→ **Problem**:
Rewrite each item as a numbered list of its lines, leaving out any blank lines.

→ **Data records**:
*** Block opens ***

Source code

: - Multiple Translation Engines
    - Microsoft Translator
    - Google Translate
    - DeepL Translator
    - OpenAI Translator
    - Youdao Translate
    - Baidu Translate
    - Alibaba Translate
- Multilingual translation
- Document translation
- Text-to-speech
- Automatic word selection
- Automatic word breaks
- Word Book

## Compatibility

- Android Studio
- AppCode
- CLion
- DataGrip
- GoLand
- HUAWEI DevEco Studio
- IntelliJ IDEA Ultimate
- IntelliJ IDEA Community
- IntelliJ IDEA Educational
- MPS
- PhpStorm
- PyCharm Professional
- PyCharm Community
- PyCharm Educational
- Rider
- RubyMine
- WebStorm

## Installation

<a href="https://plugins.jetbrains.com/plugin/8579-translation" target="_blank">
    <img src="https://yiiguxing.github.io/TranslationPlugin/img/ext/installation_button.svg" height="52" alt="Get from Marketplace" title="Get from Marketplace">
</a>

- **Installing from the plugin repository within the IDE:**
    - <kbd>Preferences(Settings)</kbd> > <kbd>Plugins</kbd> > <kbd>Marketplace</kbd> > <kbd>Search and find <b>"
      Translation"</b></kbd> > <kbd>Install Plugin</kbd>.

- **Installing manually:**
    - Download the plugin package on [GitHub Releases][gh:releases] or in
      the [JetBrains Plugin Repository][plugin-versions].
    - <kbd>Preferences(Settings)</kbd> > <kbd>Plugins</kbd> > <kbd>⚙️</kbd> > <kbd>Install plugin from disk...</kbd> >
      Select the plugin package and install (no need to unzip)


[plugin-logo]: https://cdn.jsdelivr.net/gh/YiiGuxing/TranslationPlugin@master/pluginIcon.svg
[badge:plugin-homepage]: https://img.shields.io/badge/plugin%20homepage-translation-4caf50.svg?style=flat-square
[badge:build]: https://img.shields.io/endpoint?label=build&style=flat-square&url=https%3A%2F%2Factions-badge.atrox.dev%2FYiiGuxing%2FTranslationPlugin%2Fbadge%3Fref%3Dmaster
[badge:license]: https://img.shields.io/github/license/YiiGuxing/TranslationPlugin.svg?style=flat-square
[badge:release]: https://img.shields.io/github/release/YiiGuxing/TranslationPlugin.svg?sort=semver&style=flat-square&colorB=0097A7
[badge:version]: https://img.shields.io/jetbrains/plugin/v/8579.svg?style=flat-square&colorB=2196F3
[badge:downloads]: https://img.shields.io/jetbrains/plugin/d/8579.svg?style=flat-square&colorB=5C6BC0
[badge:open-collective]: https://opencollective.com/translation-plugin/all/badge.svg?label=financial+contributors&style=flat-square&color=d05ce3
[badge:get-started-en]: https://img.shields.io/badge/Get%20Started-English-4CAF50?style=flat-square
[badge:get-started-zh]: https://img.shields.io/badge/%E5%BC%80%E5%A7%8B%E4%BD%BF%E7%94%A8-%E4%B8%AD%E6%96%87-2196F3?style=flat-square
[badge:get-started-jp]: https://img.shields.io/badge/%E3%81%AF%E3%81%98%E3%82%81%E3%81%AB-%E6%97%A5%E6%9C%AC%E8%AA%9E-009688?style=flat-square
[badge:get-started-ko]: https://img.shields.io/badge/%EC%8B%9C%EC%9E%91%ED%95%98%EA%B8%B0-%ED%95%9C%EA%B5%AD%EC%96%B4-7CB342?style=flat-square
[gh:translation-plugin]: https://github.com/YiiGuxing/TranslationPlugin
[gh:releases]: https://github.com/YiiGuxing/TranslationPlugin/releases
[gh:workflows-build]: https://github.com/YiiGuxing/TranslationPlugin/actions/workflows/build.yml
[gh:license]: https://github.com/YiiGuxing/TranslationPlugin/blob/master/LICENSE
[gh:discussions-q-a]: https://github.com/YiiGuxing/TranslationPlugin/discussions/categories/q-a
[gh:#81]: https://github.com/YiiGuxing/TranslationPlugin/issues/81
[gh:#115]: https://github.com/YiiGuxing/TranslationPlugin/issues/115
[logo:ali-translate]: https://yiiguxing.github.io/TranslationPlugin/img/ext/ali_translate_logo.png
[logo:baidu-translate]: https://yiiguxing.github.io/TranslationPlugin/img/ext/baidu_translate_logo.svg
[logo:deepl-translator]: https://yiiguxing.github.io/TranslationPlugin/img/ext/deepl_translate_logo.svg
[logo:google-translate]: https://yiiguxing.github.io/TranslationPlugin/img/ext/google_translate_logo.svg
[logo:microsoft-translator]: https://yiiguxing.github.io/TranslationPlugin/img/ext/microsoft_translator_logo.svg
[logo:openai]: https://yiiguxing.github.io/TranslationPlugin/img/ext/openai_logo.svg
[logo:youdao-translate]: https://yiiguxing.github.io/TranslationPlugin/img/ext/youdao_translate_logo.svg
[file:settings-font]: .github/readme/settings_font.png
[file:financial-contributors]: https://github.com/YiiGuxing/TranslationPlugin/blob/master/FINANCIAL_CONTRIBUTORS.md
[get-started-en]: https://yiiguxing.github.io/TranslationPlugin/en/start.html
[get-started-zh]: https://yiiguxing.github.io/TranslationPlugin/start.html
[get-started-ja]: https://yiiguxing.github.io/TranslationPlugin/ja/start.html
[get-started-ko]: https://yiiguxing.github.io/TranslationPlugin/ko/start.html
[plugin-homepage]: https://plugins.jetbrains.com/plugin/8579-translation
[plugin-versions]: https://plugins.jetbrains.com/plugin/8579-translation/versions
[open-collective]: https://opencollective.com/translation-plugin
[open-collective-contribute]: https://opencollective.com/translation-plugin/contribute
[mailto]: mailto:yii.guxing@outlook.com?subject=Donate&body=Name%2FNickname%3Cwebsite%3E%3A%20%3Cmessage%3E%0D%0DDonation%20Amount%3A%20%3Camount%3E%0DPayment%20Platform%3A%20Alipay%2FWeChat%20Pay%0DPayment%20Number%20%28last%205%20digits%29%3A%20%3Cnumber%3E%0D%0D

*** Block closes ***

→ **Completed exercise**:
1. Source code
2. : - Multiple Translation Engines
3.     - Microsoft Translator
4.     - Google Translate
5.     - DeepL Translator
6.     - OpenAI Translator
7.     - Youdao Translate
8.     - Baidu Translate
9.     - Alibaba Translate
10. - Multilingual translation
11. - Document translation
12. - Text-to-speech
13. - Automatic word selection
14. - Automatic word breaks
15. - Word Book
16. ## Compatibility
17. - Android Studio
18. - AppCode
19. - CLion
20. - DataGrip
21. - GoLand
22. - HUAWEI DevEco Studio
23. - IntelliJ IDEA Ultimate
24. - IntelliJ IDEA Community
25. - IntelliJ IDEA Educational
26. - MPS
27. - PhpStorm
28. - PyCharm Professional
29. - PyCharm Community
30. - PyCharm Educational
31. - Rider
32. - RubyMine
33. - WebStorm
34. ## Installation
35. <a href="https://plugins.jetbrains.com/plugin/8579-translation" target="_blank">
36.     <img src="https://yiiguxing.github.io/TranslationPlugin/img/ext/installation_button.svg" height="52" alt="Get from Marketplace" title="Get from Marketplace">
37. </a>
38. - **Installing from the plugin repository within the IDE:**
39.     - <kbd>Preferences(Settings)</kbd> > <kbd>Plugins</kbd> > <kbd>Marketplace</kbd> > <kbd>Search and find <b>"
40.       Translation"</b></kbd> > <kbd>Install Plugin</kbd>.
41. - **Installing manually:**
42.     - Download the plugin package on [GitHub Releases][gh:releases] or in
43.       the [JetBrains Plugin Repository][plugin-versions].
44.     - <kbd>Preferences(Settings)</kbd> > <kbd>Plugins</kbd> > <kbd>⚙️</kbd> > <kbd>Install plugin from disk...</kbd> >
45.       Select the plugin package and install (no need to unzip)
46. [plugin-logo]: https://cdn.jsdelivr.net/gh/YiiGuxing/TranslationPlugin@master/pluginIcon.svg
47. [badge:plugin-homepage]: https://img.shields.io/badge/plugin%20homepage-translation-4caf50.svg?style=flat-square
48. [badge:build]: https://img.shields.io/endpoint?label=build&style=flat-square&url=https%3A%2F%2Factions-badge.atrox.dev%2FYiiGuxing%2FTranslationPlugin%2Fbadge%3Fref%3Dmaster
49. [badge:license]: https://img.shields.io/github/license/YiiGuxing/TranslationPlugin.svg?style=flat-square
50. [badge:release]: https://img.shields.io/github/release/YiiGuxing/TranslationPlugin.svg?sort=semver&style=flat-square&colorB=0097A7
51. [badge:version]: https://img.shields.io/jetbrains/plugin/v/8579.svg?style=flat-square&colorB=2196F3
52. [badge:downloads]: https://img.shields.io/jetbrains/plugin/d/8579.svg?style=flat-square&colorB=5C6BC0
53. [badge:open-collective]: https://opencollective.com/translation-plugin/all/badge.svg?label=financial+contributors&style=flat-square&color=d05ce3
54. [badge:get-started-en]: https://img.shields.io/badge/Get%20Started-English-4CAF50?style=flat-square
55. [badge:get-started-zh]: https://img.shields.io/badge/%E5%BC%80%E5%A7%8B%E4%BD%BF%E7%94%A8-%E4%B8%AD%E6%96%87-2196F3?style=flat-square
56. [badge:get-started-jp]: https://img.shields.io/badge/%E3%81%AF%E3%81%98%E3%82%81%E3%81%AB-%E6%97%A5%E6%9C%AC%E8%AA%9E-009688?style=flat-square
57. [badge:get-started-ko]: https://img.shields.io/badge/%EC%8B%9C%EC%9E%91%ED%95%98%EA%B8%B0-%ED%95%9C%EA%B5%AD%EC%96%B4-7CB342?style=flat-square
58. [gh:translation-plugin]: https://github.com/YiiGuxing/TranslationPlugin
59. [gh:releases]: https://github.com/YiiGuxing/TranslationPlugin/releases
60. [gh:workflows-build]: https://github.com/YiiGuxing/TranslationPlugin/actions/workflows/build.yml
61. [gh:license]: https://github.com/YiiGuxing/TranslationPlugin/blob/master/LICENSE
62. [gh:discussions-q-a]: https://github.com/YiiGuxing/TranslationPlugin/discussions/categories/q-a
63. [gh:#81]: https://github.com/YiiGuxing/TranslationPlugin/issues/81
64. [gh:#115]: https://github.com/YiiGuxing/TranslationPlugin/issues/115
65. [logo:ali-translate]: https://yiiguxing.github.io/TranslationPlugin/img/ext/ali_translate_logo.png
66. [logo:baidu-translate]: https://yiiguxing.github.io/TranslationPlugin/img/ext/baidu_translate_logo.svg
67. [logo:deepl-translator]: https://yiiguxing.github.io/TranslationPlugin/img/ext/deepl_translate_logo.svg
68. [logo:google-translate]: https://yiiguxing.github.io/TranslationPlugin/img/ext/google_translate_logo.svg
69. [logo:microsoft-translator]: https://yiiguxing.github.io/TranslationPlugin/img/ext/microsoft_translator_logo.svg
70. [logo:openai]: https://yiiguxing.github.io/TranslationPlugin/img/ext/openai_logo.svg
71. [logo:youdao-translate]: https://yiiguxing.github.io/TranslationPlugin/img/ext/youdao_translate_logo.svg
72. [file:settings-font]: .github/readme/settings_font.png
73. [file:financial-contributors]: https://github.com/YiiGuxing/TranslationPlugin/blob/master/FINANCIAL_CONTRIBUTORS.md
74. [get-started-en]: https://yiiguxing.github.io/TranslationPlugin/en/start.html
75. [get-started-zh]: https://yiiguxing.github.io/TranslationPlugin/start.html
76. [get-started-ja]: https://yiiguxing.github.io/TranslationPlugin/ja/start.html
77. [get-started-ko]: https://yiiguxing.github.io/TranslationPlugin/ko/start.html
78. [plugin-homepage]: https://plugins.jetbrains.com/plugin/8579-translation
79. [plugin-versions]: https://plugins.jetbrains.com/plugin/8579-translation/versions
80. [open-collective]: https://opencollective.com/translation-plugin
81. [open-collective-contribute]: https://opencollective.com/translation-plugin/contribute
82. [mailto]: mailto:yii.guxing@outlook.com?subject=Donate&body=Name%2FNickname%3Cwebsite%3E%3A%20%3Cmessage%3E%0D%0DDonation%20Amount%3A%20%3Camount%3E%0DPayment%20Platform%3A%20Alipay%2FWeChat%20Pay%0DPayment%20Number%20%28last%205%20digits%29%3A%20%3Cnumber%3E%0D%0D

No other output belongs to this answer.